Panaji, 29 Nov 2018 8:00 IST
Director Arjunn Dutta unravels layers of the restrained relationship between a mother and son, through snippets from the protagonist's childhood memories.
Director Arjunn Dutta's debut film, Abyakto, is a beautiful depiction of childhood memories that affect us all deeply as we enter adulthood, but may not always reveal the entire truth.
Abyakto narrates the journey of Indra (Anubhav Kanjilal) through snippets from his childhood as he is forced to revisit them when he returns to his hometown Kolkata to take care of property matters two years after his father's death.
His restrained relationship with his mother in the present is obvious, but to reach the root of it requires unravelling of several layers that Dutta does in the most simple yet beautiful manner.
Indra has become a person that in worldy terms can be called normal and successful, but he feels that his mother never really let him become the man that he yearned to be as a child.
The memories that come to us intermittently in the form of flashbacks, slowly and steadily reveal the depths of the dysfunctional relationship between the son and his mother Sathi (Arpita Pal Chatterjee).
They also reveal a certain respect for his father Kaushik (Anirban Ghosh) and his fondness for his father’s friend Rudra (Adil Hussain).
Instances from his childhood reveal his mother as a beautiful woman with an equally beautiful voice, but one with an ill temper.
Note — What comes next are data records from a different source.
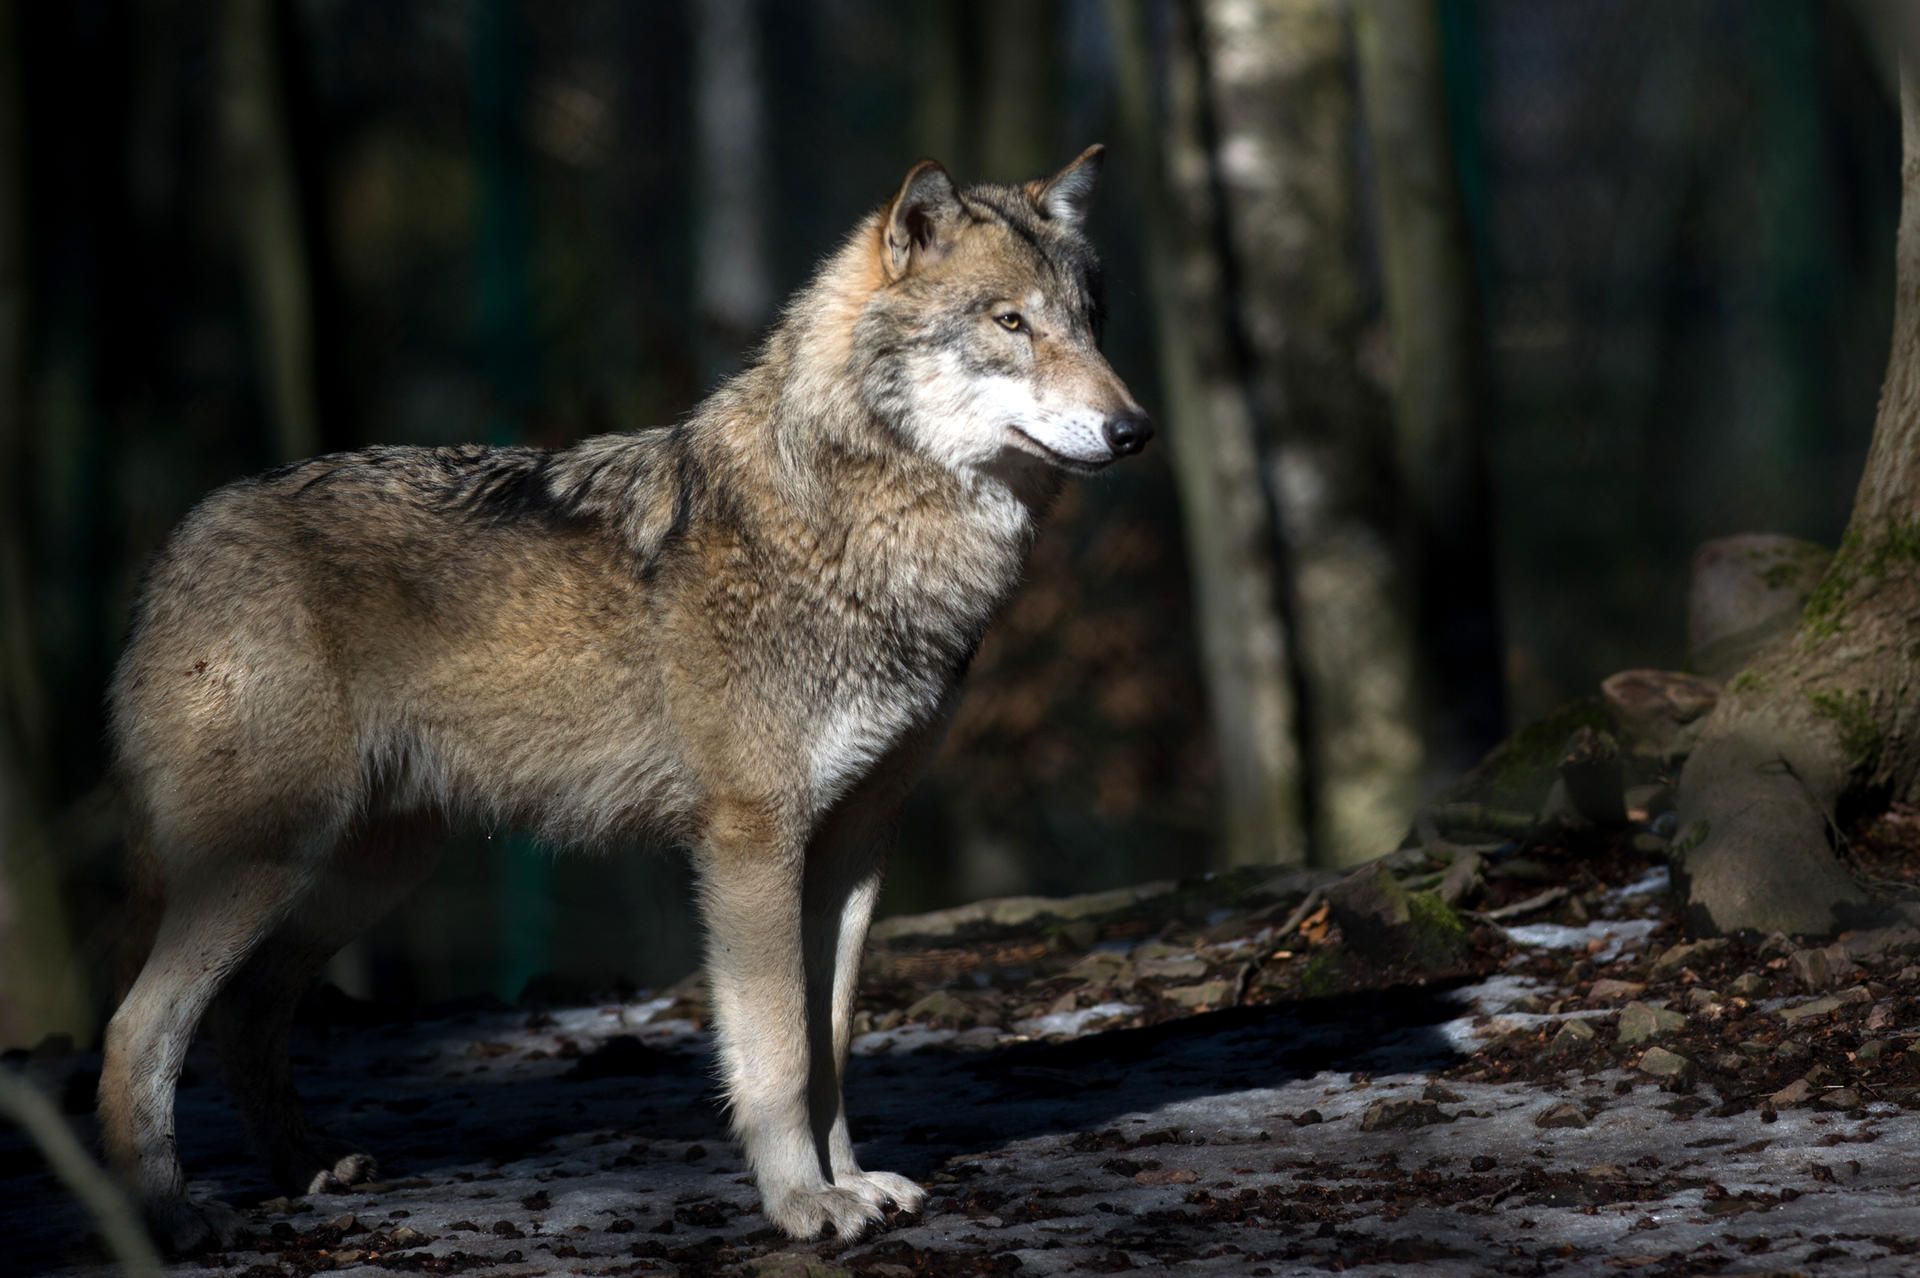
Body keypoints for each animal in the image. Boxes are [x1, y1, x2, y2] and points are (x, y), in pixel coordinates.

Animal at [99, 145, 1149, 1250]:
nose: (1136, 429)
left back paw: (304, 1167)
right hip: (271, 862)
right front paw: (802, 1204)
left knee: (247, 1013)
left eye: (1091, 320)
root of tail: (177, 546)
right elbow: (779, 1055)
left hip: (365, 871)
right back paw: (168, 1214)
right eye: (1010, 322)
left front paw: (853, 1181)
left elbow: (831, 1046)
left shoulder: (857, 847)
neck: (856, 527)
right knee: (136, 1028)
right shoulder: (752, 843)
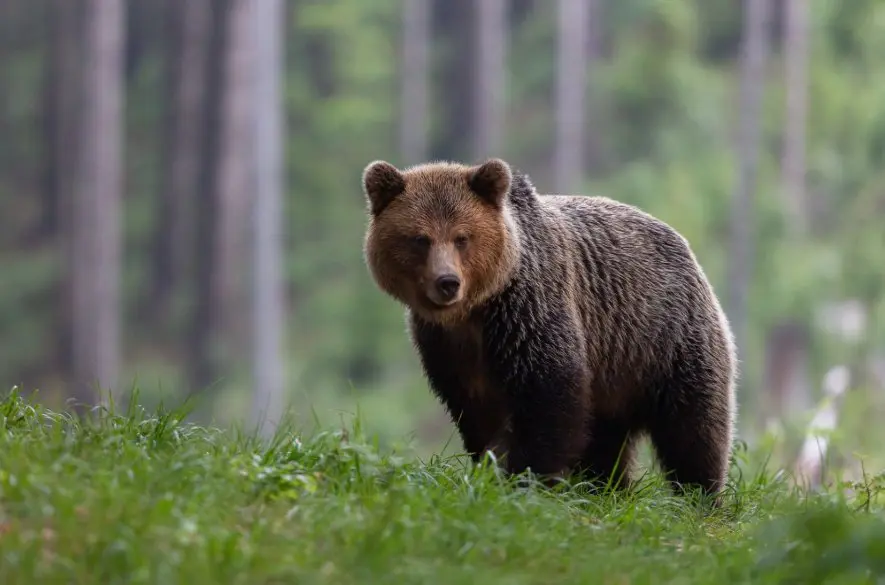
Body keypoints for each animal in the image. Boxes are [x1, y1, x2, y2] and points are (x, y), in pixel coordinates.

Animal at [360, 157, 740, 496]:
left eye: (461, 237)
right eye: (420, 238)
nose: (447, 282)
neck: (475, 312)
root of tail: (683, 244)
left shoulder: (529, 314)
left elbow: (549, 397)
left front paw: (527, 478)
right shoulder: (445, 346)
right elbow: (474, 412)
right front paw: (489, 467)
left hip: (663, 338)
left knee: (693, 427)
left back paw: (700, 496)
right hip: (615, 372)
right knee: (608, 438)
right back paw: (606, 488)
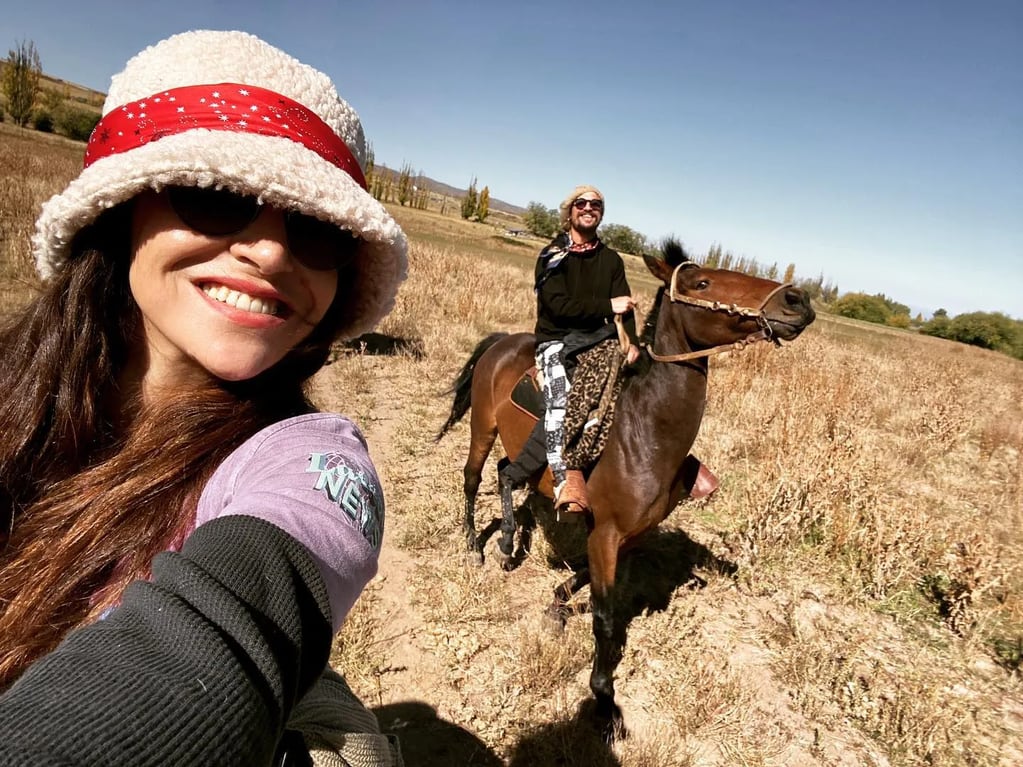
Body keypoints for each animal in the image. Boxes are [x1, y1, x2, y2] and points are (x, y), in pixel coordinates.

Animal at [433, 240, 814, 732]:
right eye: (702, 282)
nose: (797, 300)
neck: (642, 431)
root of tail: (501, 341)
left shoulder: (627, 535)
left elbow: (582, 579)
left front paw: (556, 607)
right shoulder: (607, 533)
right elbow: (604, 616)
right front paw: (603, 697)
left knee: (505, 473)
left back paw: (509, 538)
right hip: (482, 426)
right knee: (472, 477)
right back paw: (477, 547)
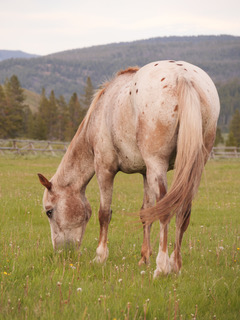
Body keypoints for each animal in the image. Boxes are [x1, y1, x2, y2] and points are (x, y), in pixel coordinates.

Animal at [37, 60, 219, 278]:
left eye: (49, 212)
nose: (62, 252)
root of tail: (183, 75)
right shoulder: (146, 173)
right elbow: (146, 213)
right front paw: (144, 258)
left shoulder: (105, 169)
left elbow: (104, 213)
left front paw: (100, 256)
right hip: (192, 167)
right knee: (183, 210)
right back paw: (175, 265)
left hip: (158, 163)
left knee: (166, 211)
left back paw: (162, 267)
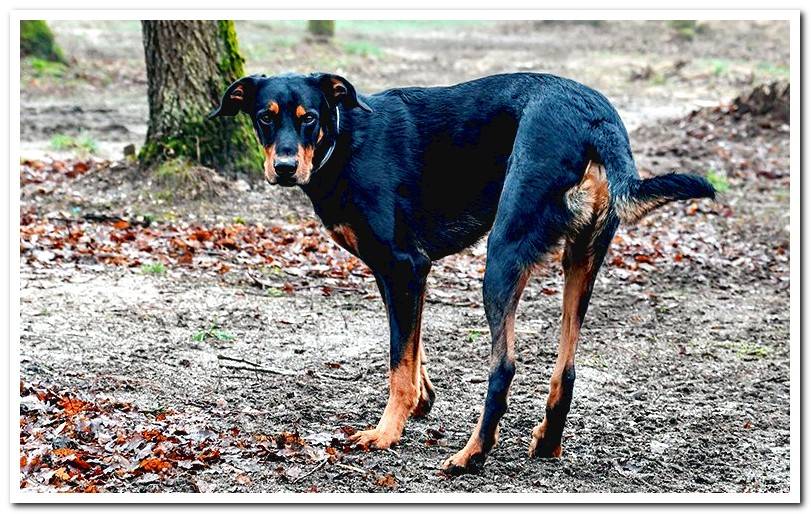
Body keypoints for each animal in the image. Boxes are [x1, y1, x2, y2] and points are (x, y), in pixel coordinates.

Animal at [211, 72, 716, 472]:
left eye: (309, 117)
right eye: (265, 118)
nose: (284, 167)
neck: (345, 141)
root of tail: (596, 119)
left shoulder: (404, 266)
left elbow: (398, 361)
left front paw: (387, 431)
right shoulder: (402, 275)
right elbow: (411, 348)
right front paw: (422, 399)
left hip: (502, 254)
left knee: (504, 366)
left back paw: (472, 455)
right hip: (582, 258)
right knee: (567, 369)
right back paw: (547, 442)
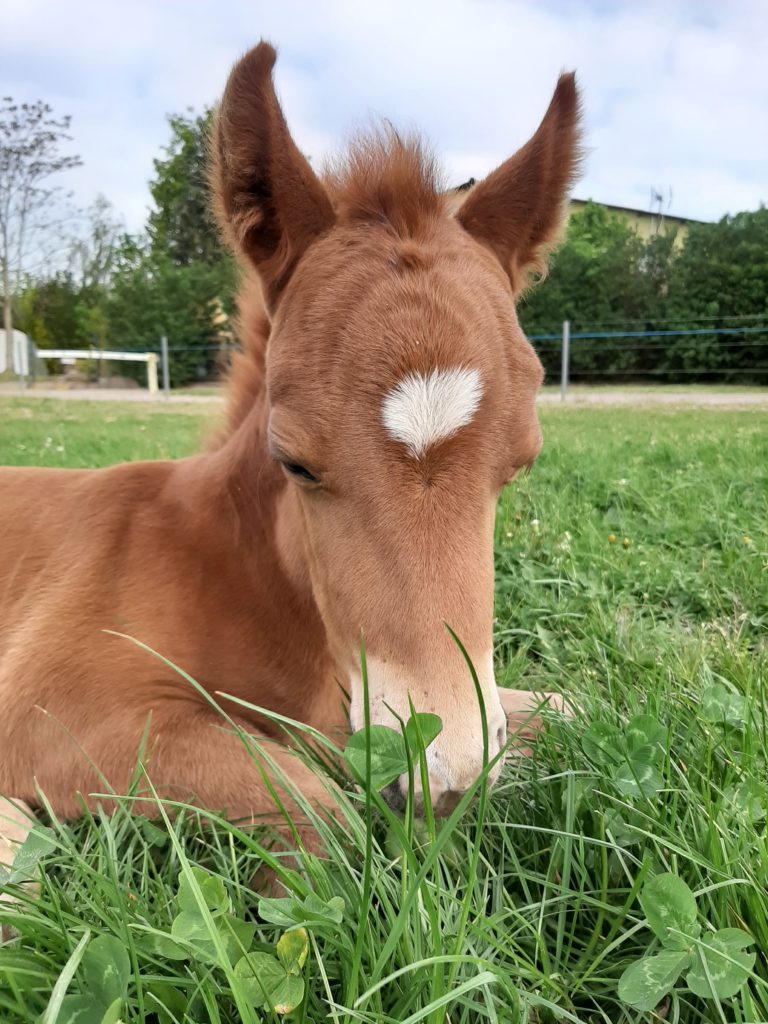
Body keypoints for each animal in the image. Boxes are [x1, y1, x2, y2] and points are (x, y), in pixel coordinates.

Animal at [0, 41, 577, 856]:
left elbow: (576, 708)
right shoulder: (48, 709)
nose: (443, 783)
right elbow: (316, 817)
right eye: (295, 463)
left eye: (520, 465)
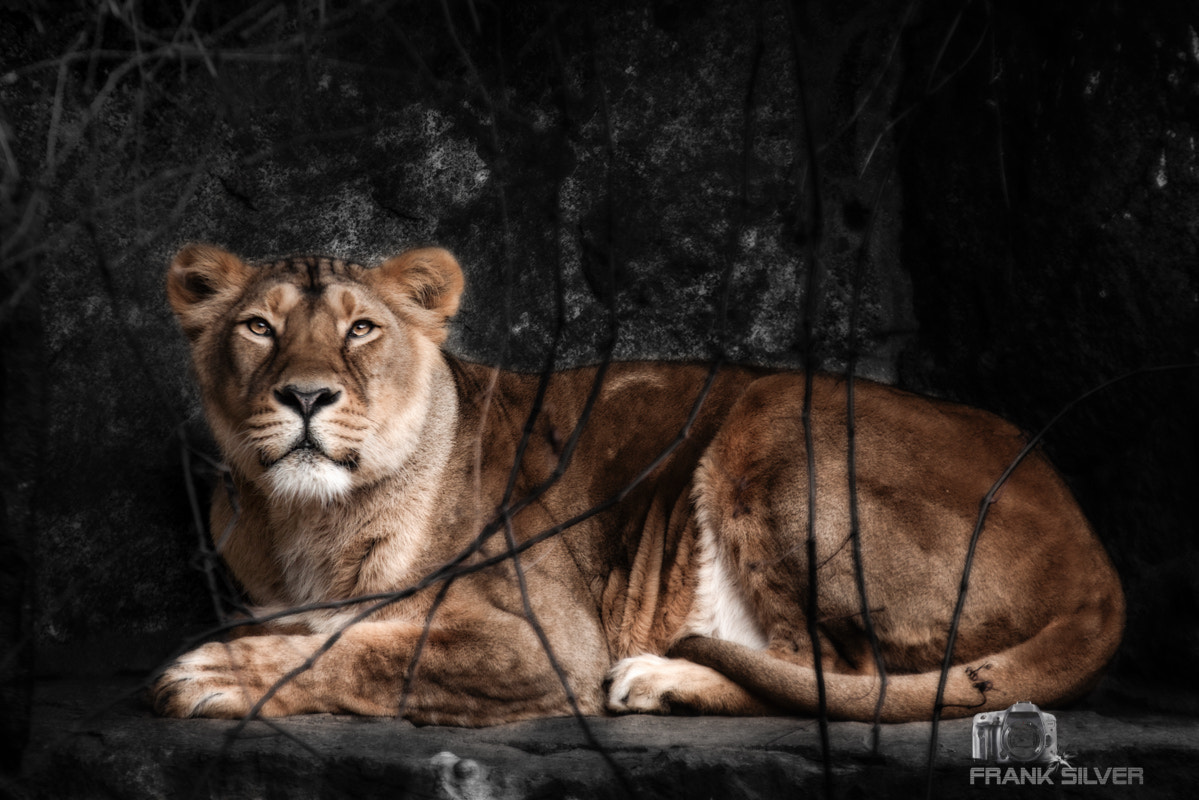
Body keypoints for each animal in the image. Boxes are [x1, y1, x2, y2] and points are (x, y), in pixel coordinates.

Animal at [153, 243, 1124, 725]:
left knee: (840, 677)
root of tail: (1095, 559)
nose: (306, 395)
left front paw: (222, 673)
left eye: (360, 329)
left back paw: (662, 679)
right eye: (256, 327)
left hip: (775, 410)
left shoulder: (544, 640)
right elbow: (328, 630)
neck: (308, 522)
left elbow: (362, 649)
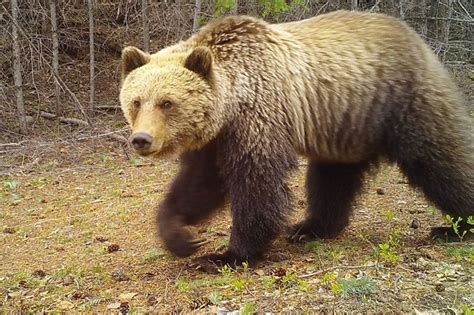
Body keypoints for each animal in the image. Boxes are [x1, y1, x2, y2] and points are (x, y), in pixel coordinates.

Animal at [119, 10, 474, 274]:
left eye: (167, 102)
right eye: (136, 101)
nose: (142, 139)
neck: (231, 103)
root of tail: (417, 39)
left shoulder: (260, 114)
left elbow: (256, 183)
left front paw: (228, 255)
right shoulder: (216, 139)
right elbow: (199, 184)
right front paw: (181, 237)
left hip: (402, 101)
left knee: (438, 160)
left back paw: (456, 227)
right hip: (344, 125)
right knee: (331, 179)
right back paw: (310, 227)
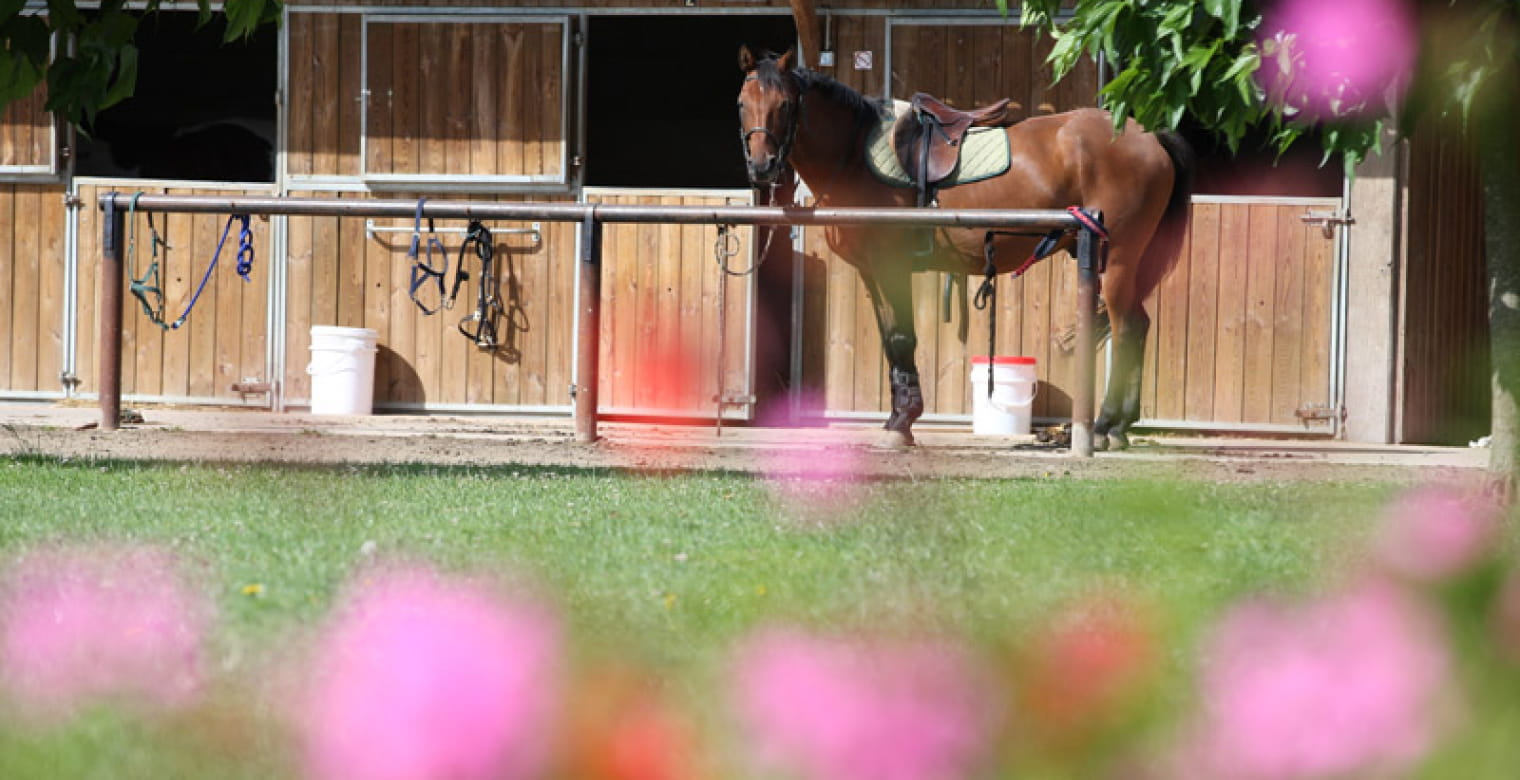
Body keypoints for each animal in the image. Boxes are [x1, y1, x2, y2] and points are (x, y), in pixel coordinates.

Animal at [738, 47, 1197, 450]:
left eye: (785, 104)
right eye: (742, 103)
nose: (761, 167)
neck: (854, 156)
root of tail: (1149, 137)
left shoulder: (891, 265)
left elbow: (903, 337)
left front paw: (903, 423)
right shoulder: (872, 271)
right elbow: (891, 341)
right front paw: (898, 420)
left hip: (1116, 260)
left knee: (1127, 329)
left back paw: (1104, 427)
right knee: (1137, 325)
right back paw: (1118, 425)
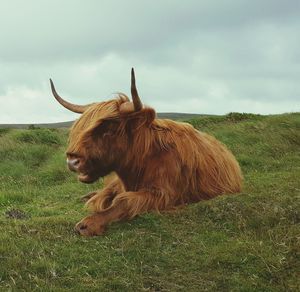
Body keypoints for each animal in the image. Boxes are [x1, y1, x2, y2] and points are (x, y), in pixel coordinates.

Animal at [49, 68, 241, 235]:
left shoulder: (165, 194)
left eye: (110, 129)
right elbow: (107, 196)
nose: (72, 161)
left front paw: (89, 224)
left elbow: (123, 201)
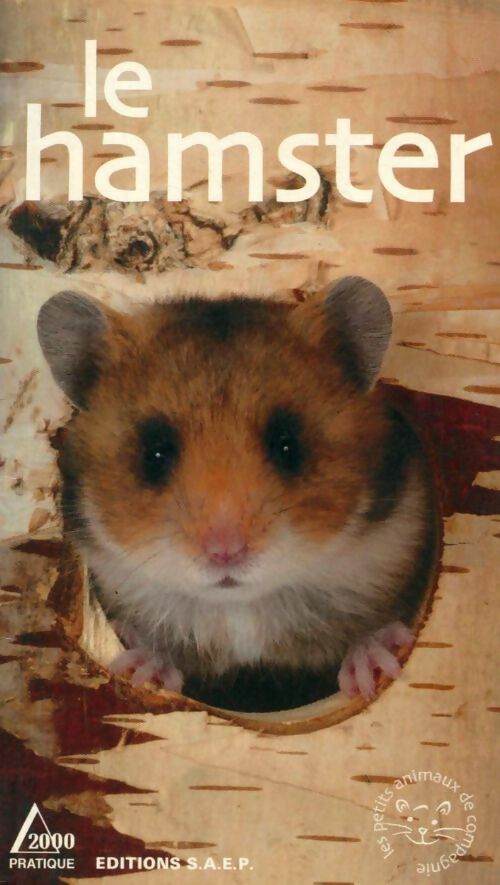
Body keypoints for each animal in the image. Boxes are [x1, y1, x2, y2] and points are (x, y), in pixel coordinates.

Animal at [37, 277, 435, 706]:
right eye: (154, 453)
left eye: (288, 445)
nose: (225, 552)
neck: (241, 605)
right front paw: (142, 671)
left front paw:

And classical music works as an important tool in the screenplay.
Why would a woman, who herself has creative talents forbid her son from exploring his?
She won't allow her son to explore his creative side or play girly games, which he is inclined towards. She also often loses her temper at her husband for encouraging her son to follow his heart. She also doesn't like the influence of Rudra, who recites fascinating works of literature to her son and buys doll houses for him. She is often annoyed by his interference in their personal lives.
As the memories are replayed to us on screen, a picture begins to form, but the complete picture is never revealed until the very end.
While all the performances are decent, it's Dutta's sensitive and creative story-telling through perceptions that creates an emotionally potent film from a seemingly simple plot.
Each of the three characters have had a huge impact in shaping up Indra's childhood and each of them also has their own truth, hidden away in plain sight. When the truth is revealed, one can see the emotional baggage that each of the characters has been carrying through out their lives, making the end, an emotionally overwhelming one.
Perhaps, one should not rely fully on his or her childhood memories to understand the relationships shared with parents and the person that we become as an adult because they may never really reveal the complete truth.
Abyakto was screened at the 49th International Film Festival of India in Panaji, Goa on 23 November.